TASK DETAILS:
Say how many of the lines below include the word "exploser", and write nothing else.

RECORDS SHOWN:
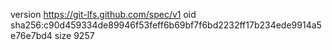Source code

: version https://git-lfs.github.com/spec/v1
oid sha256:c90d459334de89946f53feff6b69bf7f6bd2232ff17b234ede9914a5e76e7bd4
size 9257
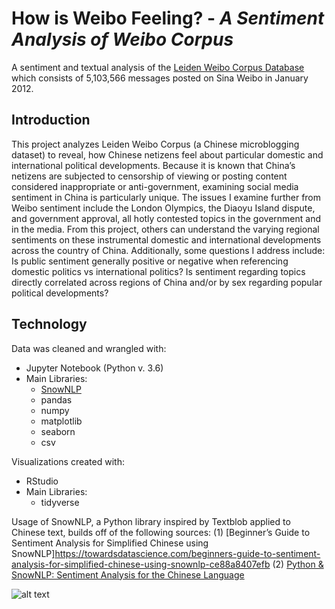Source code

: # How is Weibo Feeling? - _A Sentiment Analysis of Weibo Corpus_
A sentiment and textual analysis of the [Leiden Weibo Corpus Database](http://lwc.daanvanesch.nl/index.php) which consists of 5,103,566 messages posted on Sina Weibo in January 2012.

## Introduction
This project analyzes Leiden Weibo Corpus (a Chinese microblogging dataset) to reveal, how Chinese netizens feel about particular domestic and international political developments. Because it is known that China’s netizens are subjected to censorship of viewing or posting content considered inappropriate or anti-government, examining social media sentiment in China is particularly unique. The issues I examine further from Weibo sentiment include the London Olympics, the Diaoyu
Island dispute, and government approval, all hotly contested topics in the government and in the media. From this project, others can understand the varying regional sentiments on these instrumental domestic and international developments across the country of China. Additionally, some questions I address include: Is public sentiment generally positive or negative when referencing domestic politics vs international politics? Is sentiment regarding topics directly correlated across regions of China and/or by sex regarding popular political developments?

## Technology
Data was cleaned and wrangled with:
* Jupyter Notebook (Python v. 3.6)
* Main Libraries:
  + [SnowNLP](https://github.com/isnowfy/snownlp)
  + pandas
  + numpy
  + matplotlib
  + seaborn
  + csv  

Visualizations created with:
* RStudio
* Main Libraries:
  + tidyverse

Usage of SnowNLP, a Python library inspired by Textblob applied to Chinese text, builds off of the following sources:
(1) [Beginner’s Guide to Sentiment Analysis for Simplified Chinese using SnowNLP]https://towardsdatascience.com/beginners-guide-to-sentiment-analysis-for-simplified-chinese-using-snownlp-ce88a8407efb
(2) [Python & SnowNLP: Sentiment Analysis for the Chinese Language](https://medium.com/analytics-vidhya/python-snownlp-sentiment-analysis-for-the-chinese-language-8d9cafd0447d)

![alt text](visualizations/topic_avg.png)
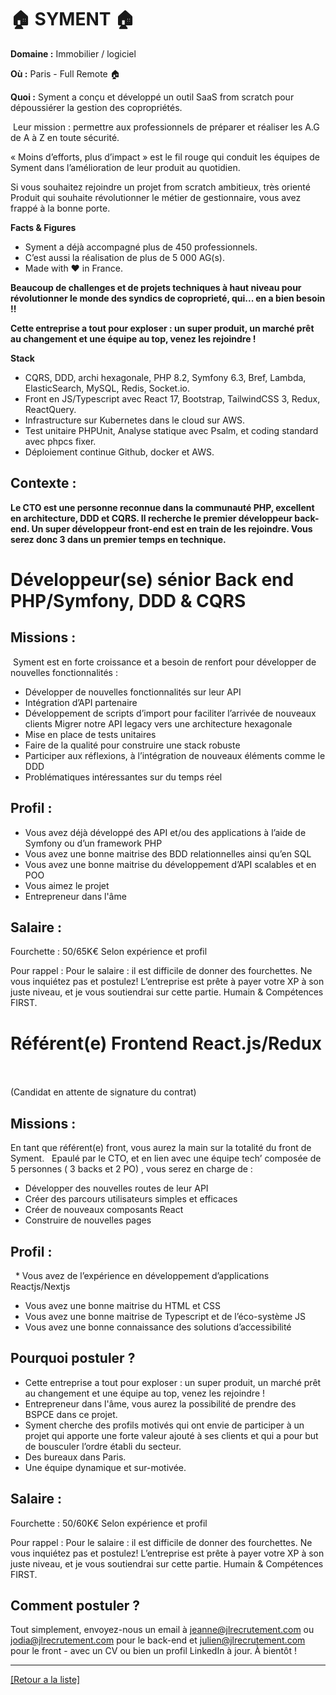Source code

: # 🏠 SYMENT 🏠

**Domaine :** Immobilier / logiciel 

**Où :** Paris - Full Remote 🏠

**Quoi :** Syment a conçu et développé un outil SaaS from scratch pour dépoussiérer la gestion des copropriétés.

 Leur mission : permettre aux professionnels de préparer et réaliser les A.G de A à Z en toute sécurité.   

« Moins d’efforts, plus d’impact » est le fil rouge qui conduit les équipes de Syment dans l’amélioration de leur produit au quotidien.   

Si vous souhaitez rejoindre un projet from scratch ambitieux, très orienté Produit qui souhaite révolutionner le métier de gestionnaire, vous avez frappé à la bonne porte. 

**Facts & Figures**

* Syment a déjà accompagné plus de 450 professionnels. 
* C’est aussi la réalisation de plus de 5 000 AG(s). 
* Made with ♥︎ in France.

**Beaucoup de challenges et de projets techniques à haut niveau pour révolutionner le monde des syndics de coproprieté, qui... en a bien besoin !!** 

**Cette entreprise a tout pour exploser : un super produit, un marché prêt au changement et une équipe au top, venez les rejoindre !** 

**Stack**

* CQRS, DDD, archi hexagonale, PHP 8.2, Symfony 6.3, Bref, Lambda, ElasticSearch, MySQL, Redis, Socket.io.
* Front en JS/Typescript avec React 17, Bootstrap, TailwindCSS 3, Redux, ReactQuery. 
* Infrastructure sur Kubernetes dans le cloud sur AWS. 
* Test unitaire PHPUnit, Analyse statique avec Psalm, et coding standard avec phpcs fixer.
* Déploiement continue Github, docker et AWS.

## Contexte : 

**Le CTO est une personne reconnue dans la communauté PHP, excellent en architecture, DDD et CQRS. Il recherche le premier développeur back-end. Un super développeur front-end est en train de les rejoindre. Vous serez donc 3 dans un premier temps en technique.** 


# Développeur(se) sénior Back end PHP/Symfony, DDD & CQRS

## Missions :

 Syment est en forte croissance et a besoin de renfort pour développer de nouvelles fonctionnalités : 

* Développer de nouvelles fonctionnalités sur leur API 
* Intégration d’API partenaire
* Développement de scripts d’import pour faciliter l’arrivée de nouveaux clients Migrer notre API legacy vers une architecture hexagonale 
* Mise en place de tests unitaires 
* Faire de la qualité pour construire une stack robuste 
* Participer aux réflexions, à l’intégration de nouveaux éléments comme le DDD 
* Problématiques intéressantes sur du temps réel

## Profil :

* Vous avez déjà développé des API et/ou des applications à l’aide de Symfony ou d’un framework PHP
* Vous avez une bonne maitrise des BDD relationnelles ainsi qu’en SQL
* Vous avez une bonne maitrise du développement d’API scalables et en POO
* Vous aimez le projet    
* Entrepreneur dans l'âme

## Salaire : 

Fourchette : 50/65K€ Selon expérience et profil 

Pour rappel : Pour le salaire : il est difficile de donner des fourchettes. Ne vous inquiétez pas et postulez! L’entreprise est prête à payer votre XP à son juste niveau, et je vous soutiendrai sur cette partie. Humain & Compétences FIRST.


# Référent(e) Frontend React.js/Redux   
(Candidat en attente de signature du contrat)

## Missions : 

En tant que référent(e) front, vous aurez la main sur la totalité du front de Syment.   Epaulé par le CTO, et en lien avec une équipe tech’ composée de 5 personnes ( 3 backs et 2 PO) , vous serez en charge de :   

* Développer des nouvelles routes de leur API 
* Créer des parcours utilisateurs simples et efficaces 
* Créer de nouveaux composants React 
* Construire de nouvelles pages 

## Profil :

  * Vous avez de l’expérience en développement d’applications Reactjs/Nextjs 
* Vous avez une bonne maitrise du HTML et CSS 
* Vous avez une bonne maitrise de Typescript et de l’éco-système JS 
* Vous avez une bonne connaissance des solutions d’accessibilité 

## Pourquoi postuler ?

* Cette entreprise a tout pour exploser : un super produit, un marché prêt au changement et une équipe au top, venez les rejoindre !
* Entrepreneur dans l'âme, vous aurez la possibilité de prendre des BSPCE dans ce projet.
* Syment cherche des profils motivés qui ont envie de participer à un projet qui apporte une forte valeur ajouté à ses clients et qui a pour but de bousculer l’ordre établi du secteur.
* Des bureaux dans Paris. 
* Une équipe dynamique et sur-motivée.

## Salaire : 

Fourchette : 50/60K€ Selon expérience et profil 

Pour rappel : Pour le salaire : il est difficile de donner des fourchettes. Ne vous inquiétez pas et postulez! L’entreprise est prête à payer votre XP à son juste niveau, et je vous soutiendrai sur cette partie. Humain & Compétences FIRST.

## Comment postuler ?

Tout simplement, envoyez-nous un email à jeanne@jlrecrutement.com ou jodia@jlrecrutement.com pour le back-end et julien@jlrecrutement.com pour le front - avec un CV ou bien un profil LinkedIn à jour. À bientôt !

----
<a href="https://github.com/jlondiche/job-board-php/blob/master/README.md">[Retour a la liste]</a>
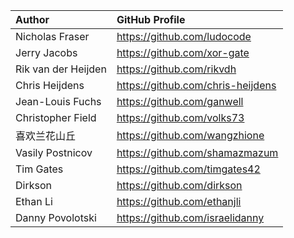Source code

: | Author                          | GitHub Profile                             |
| :------------------------------ | :----------------------------------------- |
| Nicholas Fraser                 | https://github.com/ludocode                |
| Jerry Jacobs                    | https://github.com/xor-gate                |
| Rik van der Heijden             | https://github.com/rikvdh                  |
| Chris Heijdens                  | https://github.com/chris-heijdens          |
| Jean-Louis Fuchs                | https://github.com/ganwell                 |
| Christopher Field               | https://github.com/volks73                 |
| 喜欢兰花山丘                    | https://github.com/wangzhione              |
| Vasily Postnicov                | https://github.com/shamazmazum             |
| Tim Gates                       | https://github.com/timgates42              |
| Dirkson                         | https://github.com/dirkson                 |
| Ethan Li                        | https://github.com/ethanjli                |
| Danny Povolotski                | https://github.com/israelidanny            |
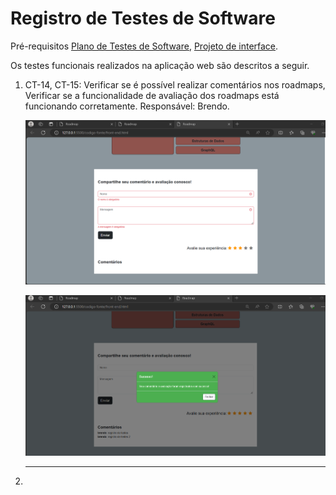 # Registro de Testes de Software

Pré-requisitos [Plano de Testes de Software](https://github.com/ICEI-PUC-Minas-PMV-ADS/ads-e1-exemplo-vida-de-estudante/blob/main/documentos/07-Plano%20de%20Testes%20de%20Software.md), [Projeto de interface](https://github.com/ICEI-PUC-Minas-PMV-ADS/pmv-ads-2023-2-e1-proj-web-t13-pmv-ads-2023-2-e1-proj-roadmap/blob/main/documentos/04-Projeto%20de%20Interface.md).

Os testes funcionais realizados na aplicação web são descritos a seguir.

<ol>
  <li> CT-14, CT-15: Verificar se é possível realizar comentários nos roadmaps, Verificar se a funcionalidade de avaliação dos roadmaps está funcionando corretamente.
Responsável: Brendo.

![](<teste-barra-comentarios.png>)

![](<teste-barra-comentarios2.png>)

<hr>

 <li>

</ol>
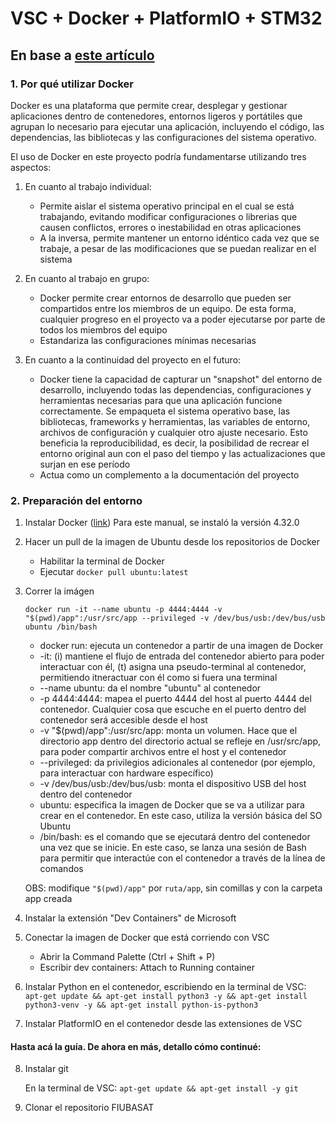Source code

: # VSC + Docker + PlatformIO + STM32
En base a [este artículo](https://www.linkedin.com/pulse/utilizing-docker-visual-studio-code-platformio-dev-container-padhya/)
---

### 1. Por qué utilizar Docker

Docker es una plataforma que permite crear, desplegar y gestionar aplicaciones dentro de contenedores, entornos ligeros y portátiles que agrupan lo necesario para ejecutar una aplicación, incluyendo el código, las dependencias, las bibliotecas y las configuraciones del sistema operativo.

El uso de Docker en este proyecto podría fundamentarse utilizando tres aspectos:
1. En cuanto al trabajo individual:
    - Permite aislar el sistema operativo principal en el cual se está trabajando, evitando modificar configuraciones o librerias que causen conflictos, errores o inestabilidad en otras aplicaciones
    - A la inversa, permite mantener un entorno idéntico cada vez que se trabaje, a pesar de las modificaciones que se puedan realizar en el sistema

2. En cuanto al trabajo en grupo:
    - Docker permite crear entornos de desarrollo que pueden ser compartidos entre los miembros de un equipo. De esta forma, cualquier progreso en el proyecto va a poder ejecutarse por parte de todos los miembros del equipo
    - Estandariza las configuraciones mínimas necesarias

3. En cuanto a la continuidad del proyecto en el futuro:
    - Docker tiene la capacidad de capturar un "snapshot" del entorno de desarrollo, incluyendo todas las dependencias, configuraciones y herramientas necesarias para que una aplicación funcione correctamente. Se empaqueta el sistema operativo base, las bibliotecas, frameworks y herramientas, las variables de entorno, archivos de configuración y cualquier otro ajuste necesario. Esto beneficia la reproducibilidad, es decir, la posibilidad de recrear el entorno original aun con el paso del tiempo y las actualizaciones que surjan en ese período
    - Actua como un complemento a la documentación del proyecto


### 2. Preparación del entorno

1. Instalar Docker ([link](https://docs.docker.com/desktop/install/windows-install/))
    Para este manual, se instaló la versión 4.32.0

2. Hacer un pull de la imagen de Ubuntu desde los repositorios de Docker
    - Habilitar la terminal de Docker
    - Ejecutar `docker pull ubuntu:latest`

3. Correr la imágen

    `docker run -it --name ubuntu -p 4444:4444 -v "$(pwd)/app":/usr/src/app --privileged -v /dev/bus/usb:/dev/bus/usb ubuntu /bin/bash`

    - docker run: ejecuta un contenedor a partir de una imagen de Docker
    - -it: (i) mantiene el flujo de entrada del contenedor abierto para poder interactuar con él, (t) asigna una pseudo-terminal al contenedor, permitiendo itneractuar con él como si fuera una terminal
    - --name ubuntu: da el nombre "ubuntu" al contenedor
    - -p 4444:4444: mapea el puerto 4444 del host al puerto 4444 del contenedor. Cualquier cosa que escuche en el puerto dentro del contenedor será accesible desde el host
    - -v "$(pwd)/app":/usr/src/app: monta un volumen. Hace que el directorio app dentro del directorio actual se refleje en /usr/src/app, para poder compartir archivos entre el host y el contenedor
    - --privileged: da privilegios adicionales al contenedor (por ejemplo, para interactuar con hardware específico)
    - -v /dev/bus/usb:/dev/bus/usb: monta el dispositivo USB del host dentro del contenedor
    - ubuntu: especifica la imagen de Docker que se va a utilizar para crear en el contenedor. En este caso, utiliza la versión básica del SO Ubuntu
    - /bin/bash: es el comando que se ejecutará dentro del contenedor una vez que se inicie. En este caso, se lanza una sesión de Bash para permitir que interactúe con el contenedor a través de la línea de comandos

    OBS: modifique `"$(pwd)/app"` por `ruta/app`, sin comillas y con la carpeta app creada

4. Instalar la extensión "Dev Containers" de Microsoft

5. Conectar la imagen de Docker que está corriendo con VSC

    - Abrir la Command Palette (Ctrl + Shift + P)
    - Escribir dev containers: Attach to Running container

6. Instalar Python en el contenedor, escribiendo en la terminal de VSC:
    `apt-get update && apt-get install python3 -y && apt-get install python3-venv -y && apt-get install python-is-python3`

7. Instalar PlatformIO en el contenedor desde las extensiones de VSC

#### Hasta acá la guía. De ahora en más, detallo cómo continué:

8. Instalar git

    En la terminal de VSC: `apt-get update && apt-get install -y git`

9. Clonar el repositorio FIUBASAT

YOUR RESPONSE:
2